[Material for the task]
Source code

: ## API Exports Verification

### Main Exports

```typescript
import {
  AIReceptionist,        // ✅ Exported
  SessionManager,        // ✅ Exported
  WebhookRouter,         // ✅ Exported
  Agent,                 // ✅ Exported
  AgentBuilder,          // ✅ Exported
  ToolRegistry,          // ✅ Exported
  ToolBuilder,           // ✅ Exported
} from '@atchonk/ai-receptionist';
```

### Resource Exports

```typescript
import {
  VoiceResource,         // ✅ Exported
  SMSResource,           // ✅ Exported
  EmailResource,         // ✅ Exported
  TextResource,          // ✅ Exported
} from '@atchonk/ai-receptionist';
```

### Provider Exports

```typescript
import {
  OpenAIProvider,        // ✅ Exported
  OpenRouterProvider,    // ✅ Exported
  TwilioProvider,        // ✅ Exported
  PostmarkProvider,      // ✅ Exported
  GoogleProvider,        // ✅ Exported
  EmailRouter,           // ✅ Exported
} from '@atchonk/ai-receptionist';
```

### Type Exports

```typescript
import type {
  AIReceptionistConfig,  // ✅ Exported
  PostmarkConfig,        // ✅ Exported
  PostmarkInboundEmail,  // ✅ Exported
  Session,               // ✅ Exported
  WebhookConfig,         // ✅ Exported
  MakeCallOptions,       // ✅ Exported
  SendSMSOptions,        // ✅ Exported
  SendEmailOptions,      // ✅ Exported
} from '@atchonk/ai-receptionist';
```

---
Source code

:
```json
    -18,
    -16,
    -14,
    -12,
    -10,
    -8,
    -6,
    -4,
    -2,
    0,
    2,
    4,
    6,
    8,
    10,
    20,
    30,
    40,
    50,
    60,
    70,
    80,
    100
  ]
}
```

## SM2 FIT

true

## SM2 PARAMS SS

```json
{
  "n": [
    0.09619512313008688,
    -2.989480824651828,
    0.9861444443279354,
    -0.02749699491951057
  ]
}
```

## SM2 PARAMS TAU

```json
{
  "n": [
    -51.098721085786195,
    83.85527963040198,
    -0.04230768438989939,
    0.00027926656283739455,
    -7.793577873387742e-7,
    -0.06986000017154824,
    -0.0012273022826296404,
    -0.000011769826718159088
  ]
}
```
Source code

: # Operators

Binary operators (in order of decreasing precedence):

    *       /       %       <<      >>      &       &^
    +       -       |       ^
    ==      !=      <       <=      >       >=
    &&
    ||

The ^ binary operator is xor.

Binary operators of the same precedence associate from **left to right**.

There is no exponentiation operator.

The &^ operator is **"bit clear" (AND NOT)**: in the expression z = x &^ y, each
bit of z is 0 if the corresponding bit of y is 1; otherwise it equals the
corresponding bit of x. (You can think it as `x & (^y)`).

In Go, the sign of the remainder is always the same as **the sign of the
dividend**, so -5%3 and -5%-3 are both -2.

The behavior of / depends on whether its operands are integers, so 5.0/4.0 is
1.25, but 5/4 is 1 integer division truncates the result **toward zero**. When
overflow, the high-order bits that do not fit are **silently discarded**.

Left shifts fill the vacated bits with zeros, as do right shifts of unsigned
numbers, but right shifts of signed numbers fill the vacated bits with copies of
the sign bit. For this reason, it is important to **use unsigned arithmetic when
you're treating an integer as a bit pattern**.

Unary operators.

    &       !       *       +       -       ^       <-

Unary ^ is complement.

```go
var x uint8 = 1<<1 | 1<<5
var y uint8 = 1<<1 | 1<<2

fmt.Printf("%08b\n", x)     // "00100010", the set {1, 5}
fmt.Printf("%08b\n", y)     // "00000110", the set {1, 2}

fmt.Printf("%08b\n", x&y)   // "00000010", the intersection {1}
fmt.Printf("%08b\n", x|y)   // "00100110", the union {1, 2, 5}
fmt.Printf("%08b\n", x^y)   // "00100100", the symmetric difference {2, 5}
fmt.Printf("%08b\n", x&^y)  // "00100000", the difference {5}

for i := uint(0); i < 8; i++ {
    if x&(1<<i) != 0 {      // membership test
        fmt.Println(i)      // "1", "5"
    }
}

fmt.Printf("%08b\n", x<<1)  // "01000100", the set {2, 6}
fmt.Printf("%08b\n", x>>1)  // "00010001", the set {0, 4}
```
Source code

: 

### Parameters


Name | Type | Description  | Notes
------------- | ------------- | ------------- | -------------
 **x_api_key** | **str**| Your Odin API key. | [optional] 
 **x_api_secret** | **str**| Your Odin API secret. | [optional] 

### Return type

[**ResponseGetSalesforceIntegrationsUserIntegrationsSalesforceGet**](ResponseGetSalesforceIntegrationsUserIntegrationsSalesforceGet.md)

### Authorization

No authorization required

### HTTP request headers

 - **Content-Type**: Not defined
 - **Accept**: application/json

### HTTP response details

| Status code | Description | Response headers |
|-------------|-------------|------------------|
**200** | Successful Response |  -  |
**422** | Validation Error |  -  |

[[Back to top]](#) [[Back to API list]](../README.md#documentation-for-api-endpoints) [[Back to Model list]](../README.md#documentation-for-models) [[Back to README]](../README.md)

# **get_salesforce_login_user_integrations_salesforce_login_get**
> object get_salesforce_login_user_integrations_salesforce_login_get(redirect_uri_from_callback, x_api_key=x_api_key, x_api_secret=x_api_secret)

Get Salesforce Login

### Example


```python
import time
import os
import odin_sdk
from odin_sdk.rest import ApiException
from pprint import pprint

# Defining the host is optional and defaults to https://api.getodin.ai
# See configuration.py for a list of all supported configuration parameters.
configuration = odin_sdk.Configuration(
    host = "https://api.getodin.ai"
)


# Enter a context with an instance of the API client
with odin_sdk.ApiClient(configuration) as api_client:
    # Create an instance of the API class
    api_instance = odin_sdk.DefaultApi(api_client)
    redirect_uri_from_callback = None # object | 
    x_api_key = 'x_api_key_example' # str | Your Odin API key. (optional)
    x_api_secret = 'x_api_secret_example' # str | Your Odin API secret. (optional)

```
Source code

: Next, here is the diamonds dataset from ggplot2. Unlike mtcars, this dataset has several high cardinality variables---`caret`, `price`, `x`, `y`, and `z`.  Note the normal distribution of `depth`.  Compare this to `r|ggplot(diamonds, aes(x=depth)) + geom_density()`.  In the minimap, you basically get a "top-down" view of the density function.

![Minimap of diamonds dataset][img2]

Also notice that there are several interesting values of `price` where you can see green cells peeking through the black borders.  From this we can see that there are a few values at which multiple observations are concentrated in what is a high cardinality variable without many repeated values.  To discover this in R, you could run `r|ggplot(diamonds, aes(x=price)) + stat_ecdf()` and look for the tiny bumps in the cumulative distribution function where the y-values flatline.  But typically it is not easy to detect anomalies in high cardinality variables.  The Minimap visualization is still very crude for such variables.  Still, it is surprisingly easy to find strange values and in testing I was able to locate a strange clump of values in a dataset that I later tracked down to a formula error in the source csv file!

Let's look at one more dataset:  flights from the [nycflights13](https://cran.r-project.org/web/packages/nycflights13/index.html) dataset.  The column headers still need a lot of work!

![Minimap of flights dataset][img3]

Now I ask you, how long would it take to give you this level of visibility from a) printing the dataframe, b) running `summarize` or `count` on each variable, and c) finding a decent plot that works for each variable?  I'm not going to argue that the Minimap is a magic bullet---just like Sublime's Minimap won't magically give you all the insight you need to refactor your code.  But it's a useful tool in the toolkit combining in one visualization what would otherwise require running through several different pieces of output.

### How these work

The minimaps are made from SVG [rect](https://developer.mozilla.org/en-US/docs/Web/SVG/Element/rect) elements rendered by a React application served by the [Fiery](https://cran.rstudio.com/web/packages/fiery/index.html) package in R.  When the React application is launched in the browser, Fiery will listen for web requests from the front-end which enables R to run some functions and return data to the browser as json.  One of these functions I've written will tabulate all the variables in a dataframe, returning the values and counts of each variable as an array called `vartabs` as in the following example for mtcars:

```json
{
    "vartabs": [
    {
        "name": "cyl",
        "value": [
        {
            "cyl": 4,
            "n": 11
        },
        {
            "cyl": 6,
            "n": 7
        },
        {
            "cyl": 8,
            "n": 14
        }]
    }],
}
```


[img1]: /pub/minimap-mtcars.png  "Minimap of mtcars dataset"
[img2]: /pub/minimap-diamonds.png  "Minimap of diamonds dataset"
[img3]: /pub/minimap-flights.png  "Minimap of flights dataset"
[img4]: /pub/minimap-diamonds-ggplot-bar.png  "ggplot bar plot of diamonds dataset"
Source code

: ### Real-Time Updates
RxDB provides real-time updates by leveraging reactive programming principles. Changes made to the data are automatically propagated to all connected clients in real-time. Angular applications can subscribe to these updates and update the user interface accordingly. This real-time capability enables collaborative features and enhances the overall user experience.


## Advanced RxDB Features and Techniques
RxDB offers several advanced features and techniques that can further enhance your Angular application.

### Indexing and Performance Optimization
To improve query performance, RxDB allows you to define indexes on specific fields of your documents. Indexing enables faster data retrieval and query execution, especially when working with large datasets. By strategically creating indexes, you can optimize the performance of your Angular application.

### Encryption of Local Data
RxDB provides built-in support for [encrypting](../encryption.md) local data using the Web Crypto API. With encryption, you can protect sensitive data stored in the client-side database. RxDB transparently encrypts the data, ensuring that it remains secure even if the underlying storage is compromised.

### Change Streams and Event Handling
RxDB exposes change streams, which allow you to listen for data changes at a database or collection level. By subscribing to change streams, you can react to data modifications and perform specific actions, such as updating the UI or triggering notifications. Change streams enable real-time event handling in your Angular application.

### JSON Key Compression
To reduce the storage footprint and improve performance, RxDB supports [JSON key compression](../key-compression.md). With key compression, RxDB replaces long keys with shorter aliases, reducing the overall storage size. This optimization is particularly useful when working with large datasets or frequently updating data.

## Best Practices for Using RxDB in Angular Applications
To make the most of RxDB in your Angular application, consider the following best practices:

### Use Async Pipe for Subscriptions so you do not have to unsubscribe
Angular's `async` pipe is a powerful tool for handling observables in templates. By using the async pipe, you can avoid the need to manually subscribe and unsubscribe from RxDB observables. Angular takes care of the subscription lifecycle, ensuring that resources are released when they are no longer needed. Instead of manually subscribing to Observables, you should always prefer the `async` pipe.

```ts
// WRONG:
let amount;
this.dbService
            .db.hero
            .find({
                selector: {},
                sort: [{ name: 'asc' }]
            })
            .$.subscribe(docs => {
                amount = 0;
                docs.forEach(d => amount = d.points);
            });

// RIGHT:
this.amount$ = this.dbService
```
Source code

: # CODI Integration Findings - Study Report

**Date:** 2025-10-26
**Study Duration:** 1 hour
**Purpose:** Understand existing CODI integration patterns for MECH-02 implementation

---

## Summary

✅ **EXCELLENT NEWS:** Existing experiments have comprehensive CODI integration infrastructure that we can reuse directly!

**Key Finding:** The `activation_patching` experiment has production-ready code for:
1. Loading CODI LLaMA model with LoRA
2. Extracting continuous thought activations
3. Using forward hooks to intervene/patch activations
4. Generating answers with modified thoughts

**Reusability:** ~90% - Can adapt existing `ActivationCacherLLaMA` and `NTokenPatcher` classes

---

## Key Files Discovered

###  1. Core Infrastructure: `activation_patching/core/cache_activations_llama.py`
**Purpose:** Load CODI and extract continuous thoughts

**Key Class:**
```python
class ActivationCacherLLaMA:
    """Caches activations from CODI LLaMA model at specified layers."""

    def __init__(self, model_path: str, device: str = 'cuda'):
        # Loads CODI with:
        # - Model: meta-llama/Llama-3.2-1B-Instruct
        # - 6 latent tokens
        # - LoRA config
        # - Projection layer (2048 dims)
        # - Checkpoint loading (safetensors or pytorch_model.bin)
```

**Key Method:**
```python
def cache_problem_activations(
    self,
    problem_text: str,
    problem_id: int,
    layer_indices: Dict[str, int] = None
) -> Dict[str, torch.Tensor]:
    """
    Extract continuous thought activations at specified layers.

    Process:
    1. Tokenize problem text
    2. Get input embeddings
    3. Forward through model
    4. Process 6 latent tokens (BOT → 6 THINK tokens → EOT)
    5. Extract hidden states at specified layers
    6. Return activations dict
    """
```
[/Material for the task]
• _To do_
Go through the data and gather every line that holds "which".

• _Solution to this exercise_
Also notice that there are several interesting values of `price` where you can see green cells peeking through the black borders.  From this we can see that there are a few values at which multiple observations are concentrated in what is a high cardinality variable without many repeated values.  To discover this in R, you could run `r|ggplot(diamonds, aes(x=price)) + stat_ecdf()` and look for the tiny bumps in the cumulative distribution function where the y-values flatline.  But typically it is not easy to detect anomalies in high cardinality variables.  The Minimap visualization is still very crude for such variables.  Still, it is surprisingly easy to find strange values and in testing I was able to locate a strange clump of values in a dataset that I later tracked down to a formula error in the source csv file!
The minimaps are made from SVG [rect](https://developer.mozilla.org/en-US/docs/Web/SVG/Element/rect) elements rendered by a React application served by the [Fiery](https://cran.rstudio.com/web/packages/fiery/index.html) package in R.  When the React application is launched in the browser, Fiery will listen for web requests from the front-end which enables R to run some functions and return data to the browser as json.  One of these functions I've written will tabulate all the variables in a dataframe, returning the values and counts of each variable as an array called `vartabs` as in the following example for mtcars:
RxDB exposes change streams, which allow you to listen for data changes at a database or collection level. By subscribing to change streams, you can react to data modifications and perform specific actions, such as updating the UI or triggering notifications. Change streams enable real-time event handling in your Angular application.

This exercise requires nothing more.